Hope y'all are preparing yourselves. Shouldn't be too bad but this bugger is making a B-line for 8 am on Wednesday in MS. Hopefully it doesn't slow down in the gulf. Will be keeping y'all in my thoughts and prayers.


----------



## lilbigtonka (Dec 30, 2008)

Well we are fixing to catch the rain and winds from it I'll let ya know how we fair out everything here is closed tonight and tomm but as for me I will be in the garage working on the bike lol.....


----------



## Cookies (Jul 22, 2012)

Hurricane Spaghetti Models / Spaghetti Charts / Tropical Forecast / Hurricane Charts Models / Tropical Update
^--- cool website I found while at work

Tropical Storm ISAAC
^---- Get some ideas on storm surge.


Oh and for the GP/Biloxi area... Start looking into winds moving in sometime after 28th around 0800z. IFFF it stays on this current track and doesn't speed up or slow down on its current path. Just sayin'


----------



## DaveMK1 (Nov 8, 2009)

It's the helpless feeling I have right now being deployed and leaving my wife and 2 year old at home to ride out the storm on their own. Only plus side is my house was the only house on the block that didn't flood during katrina


----------



## DirtyBrutes (Oct 12, 2011)

DaveMK1 said:


> It's the helpless feeling I have right now being deployed and leaving my wife and 2 year old at home to ride out the storm on their own.
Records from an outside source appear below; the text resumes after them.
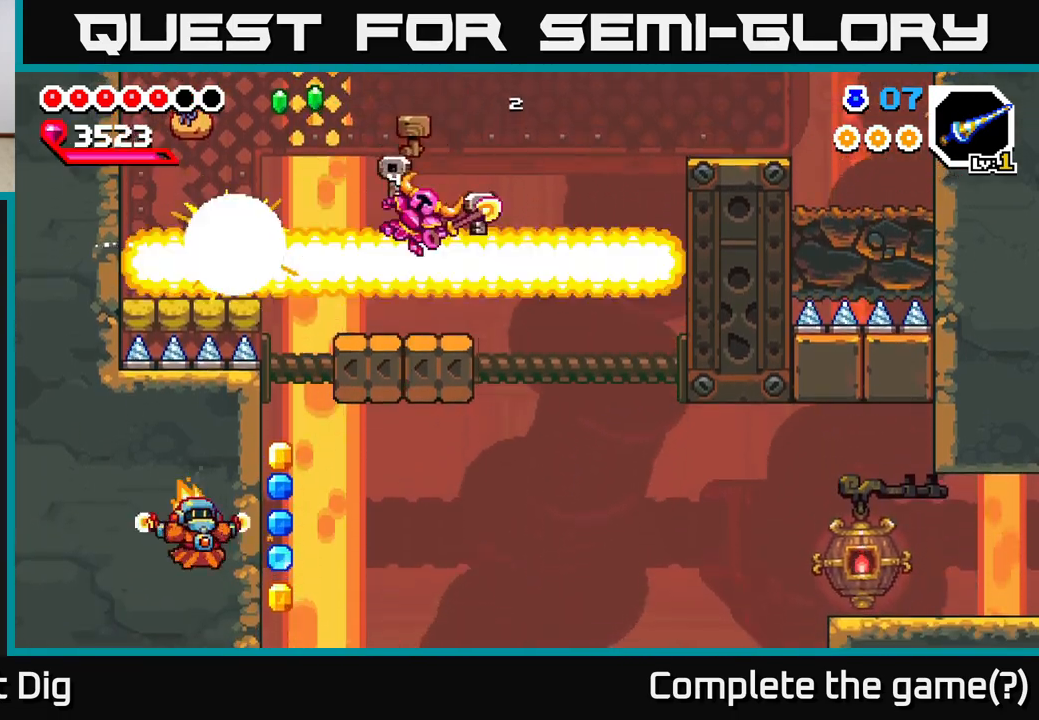
{"buttons": ["A", "DPAD_DOWN", "DPAD_LEFT"], "right_stick": "center", "events": [[33, "DPAD_DOWN", "up"], [33, "DPAD_LEFT", "down"], [67, "A", "down"], [333, "A", "up"], [433, "A", "down"], [483, "DPAD_DOWN", "down"]]}
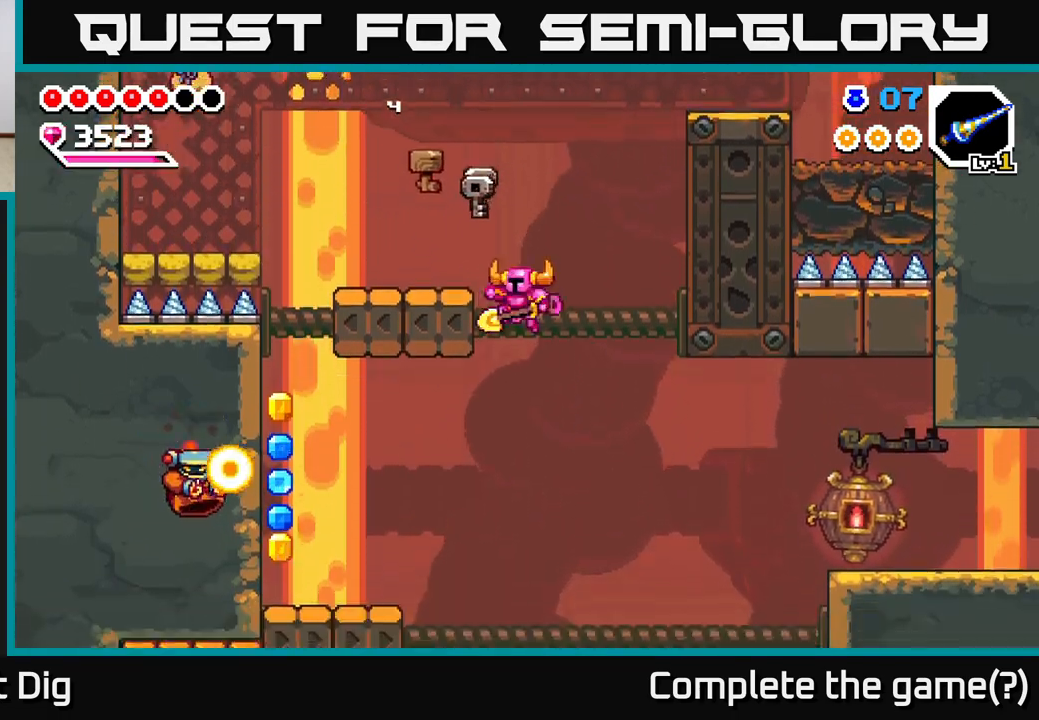
{"buttons": ["DPAD_LEFT"], "right_stick": "center", "events": [[33, "DPAD_DOWN", "up"], [100, "X", "down"], [250, "X", "up"], [400, "A", "up"]]}
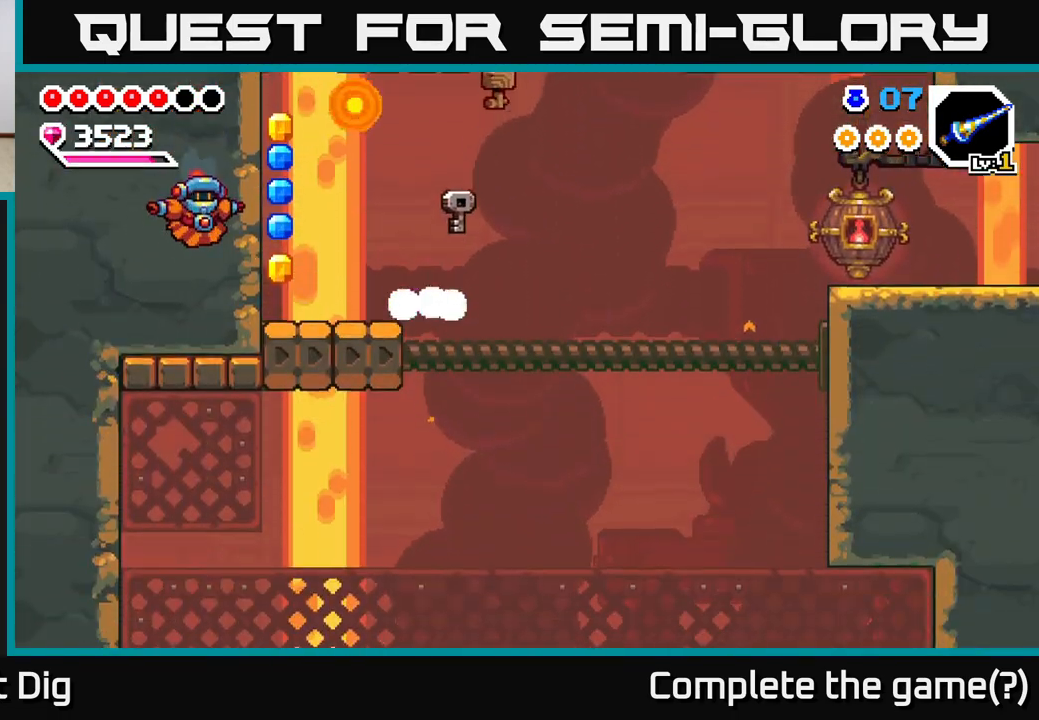
{"buttons": ["A", "DPAD_DOWN", "DPAD_LEFT"], "right_stick": "center", "events": [[50, "A", "down"], [500, "DPAD_DOWN", "down"]]}
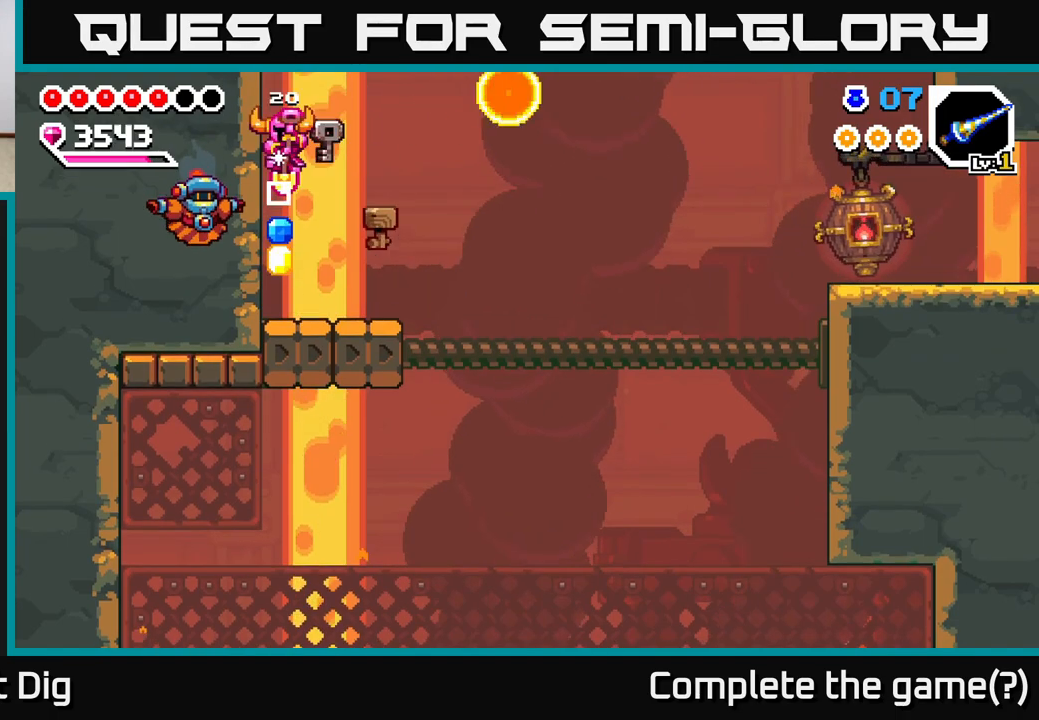
{"buttons": ["DPAD_DOWN"], "right_stick": "center", "events": [[17, "DPAD_LEFT", "up"], [33, "A", "up"], [200, "DPAD_RIGHT", "down"], [450, "DPAD_RIGHT", "up"]]}
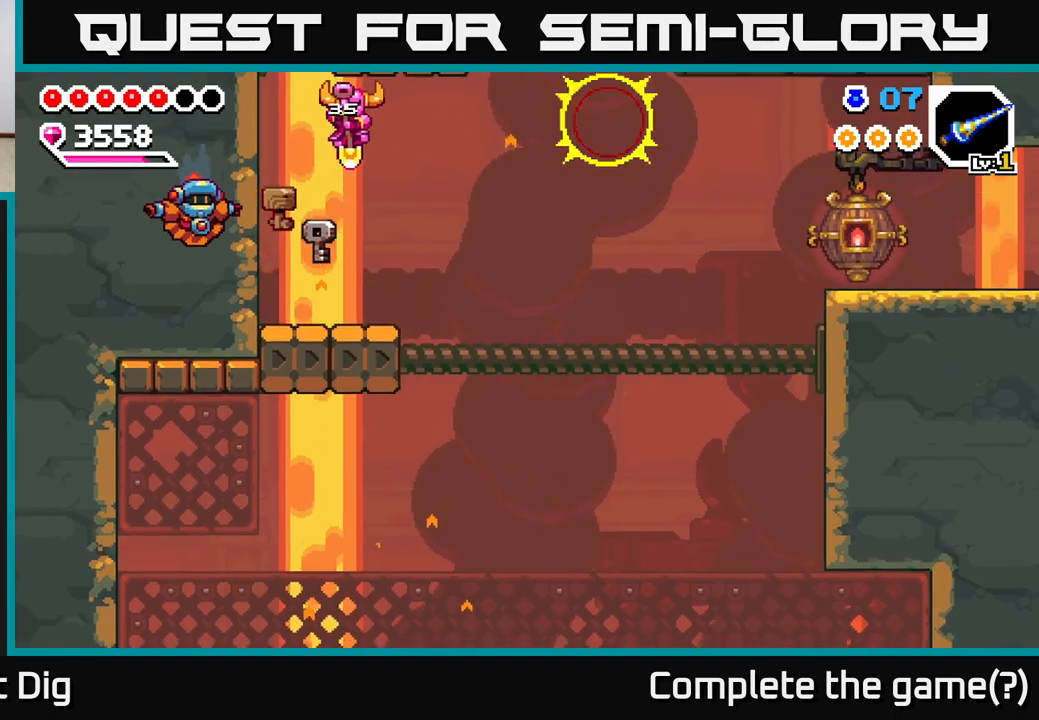
{"buttons": ["DPAD_DOWN"], "right_stick": "center", "events": []}
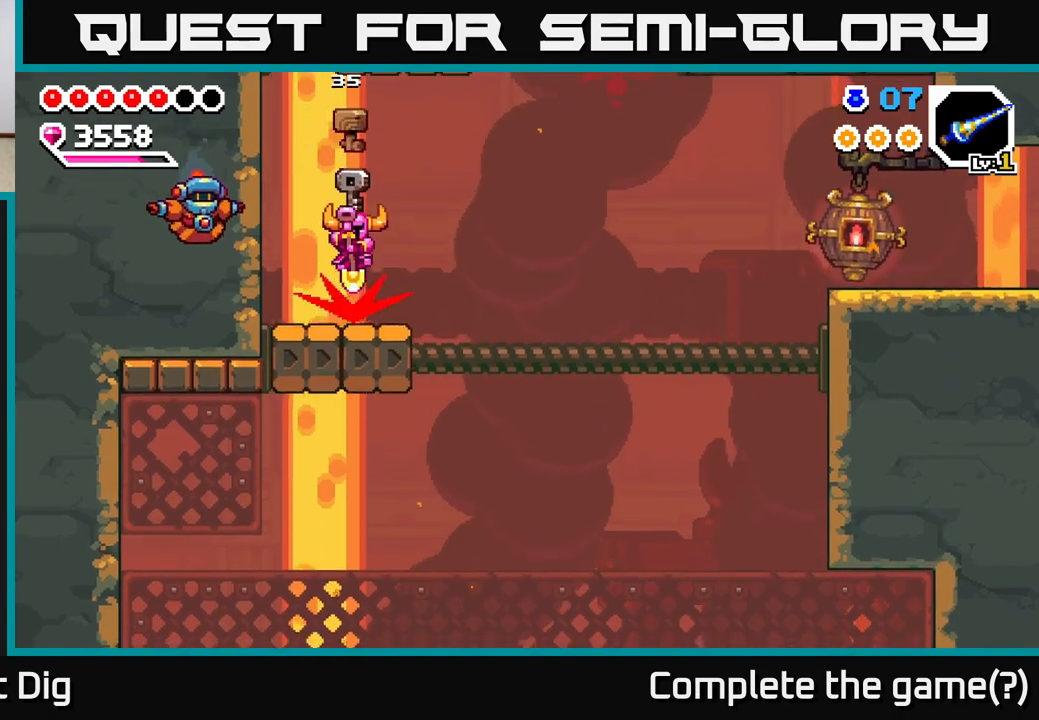
{"buttons": ["DPAD_DOWN"], "right_stick": "center", "events": [[183, "DPAD_RIGHT", "down"], [350, "DPAD_RIGHT", "up"]]}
Only plus side is my house was the only house on the block that didn't flood during katrina


I will keep you and your family in my prayers. Thank you for your service.


----------



## bayou_boy_22 (Mar 13, 2009)

I am in the UK working offshore while my family prepares for the storm. so i know how you feel. i was in africa for Rita and it was not fun.


----------



## lilbigtonka (Dec 30, 2008)

Yes guys let's just hope while it is hugging us Florida boys it will break up enough.....what I am scared of for yall is the warm water it will be going over by morning......everyone pray and let's hope for the best 

the wetter the better


----------



## browland (Apr 4, 2009)

I'll be driving thru it to Houston  




Sent from my iPhone using Tapatalk


----------



## DaveMK1 (Nov 8, 2009)

browland said:


> I'll be driving thru it to Houston
> 
> 
> 
> ...


Be safe brother


----------



## Cookies (Jul 22, 2012)

Watching the 18z gfs model run, has it putting KPOE and KBAD on the right front flank. And new orleans area. This could get hairy again.

Sent from my DROID3 using Tapatalk 2


----------



## lilbigtonka (Dec 30, 2008)

well i can say i havent been able to watch tv all night the rain is so heavy and having directv yall know the deal......but atleast there hasnt been no lightening.........the rain is picking up more and more every hour or so.....cant wait to see what the yard has in store for us in the morning


----------



## MUDFORCE750 (Feb 13, 2011)

I am frying home today! About 30 min away from boarding a plane in Qatar. I just hope the airports do not shut down before I can get home. If they do I will be driving in from Houston.


----------